Romney Wave or Obama Squeaker?

As the GOP Convention convenes in Tampa and Republicans eagerly await Mitt Romney’s acceptance speech, the sense is developing among several analysts that either Romney will pull away at the end in a modest ‘wave election’ and win a bit more handily than the current thinking, or, Obama ekes out a narrow victory.

That is very logical, and similar to the Reagan-Carter 1980 election model whereby Reagan passed the key ‘threshold of credibility’ during the debates to allow voters to feel comfortable in dumping Carter.

Presuming a strong convention speech — it’s hard to blow it — Mitt Romney will go into the critical debate phase of the campaign highly underestimated in his debating skills vis a vis Obama. Intrade and other insider spectators (mostly from DC) continue to give Obama the advantage, and generally believe he will squeak out a win with a state by state strategy — treating the presidential race as a series of statewide contests.
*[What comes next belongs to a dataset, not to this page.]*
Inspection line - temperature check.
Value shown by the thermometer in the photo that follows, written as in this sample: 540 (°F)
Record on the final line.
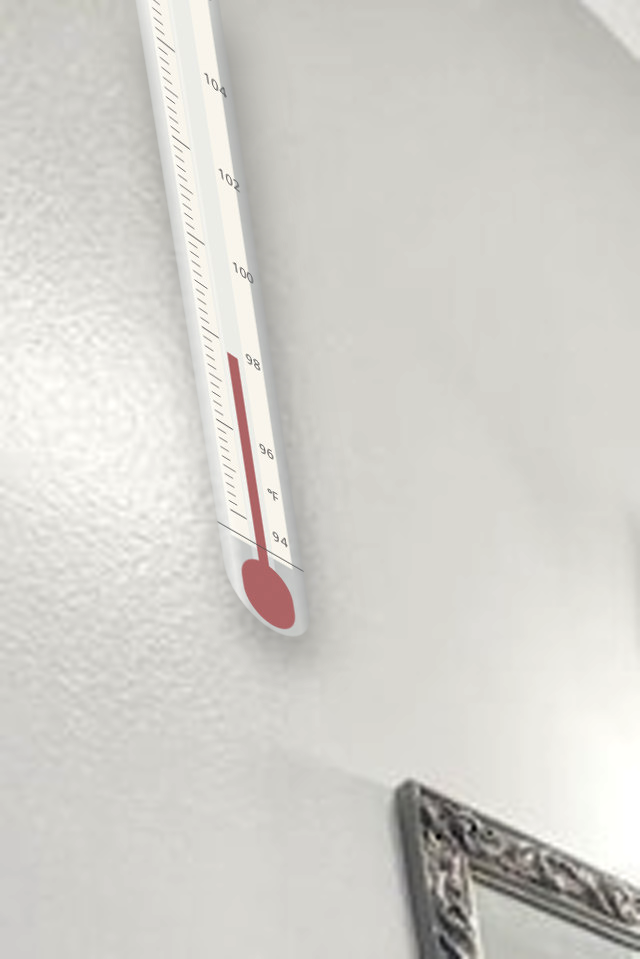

That’s a smart strategy for Obama, and essentially the only plausible means towards achieving a structural electoral college victory. That is still the conventional wisdom.

But with the economy in the tank, Obama’s unfav creeping ever higher, Obama hovering at 45/46/47 in a variety of key battleground states — and an underestimated Mitt Romney — I’m betting Romney, like Reagan, will pass the credibility threshold and win by 3-4 points. The corollary benefit of that small wave will be the GOP taking control of the Senate with 51 seats.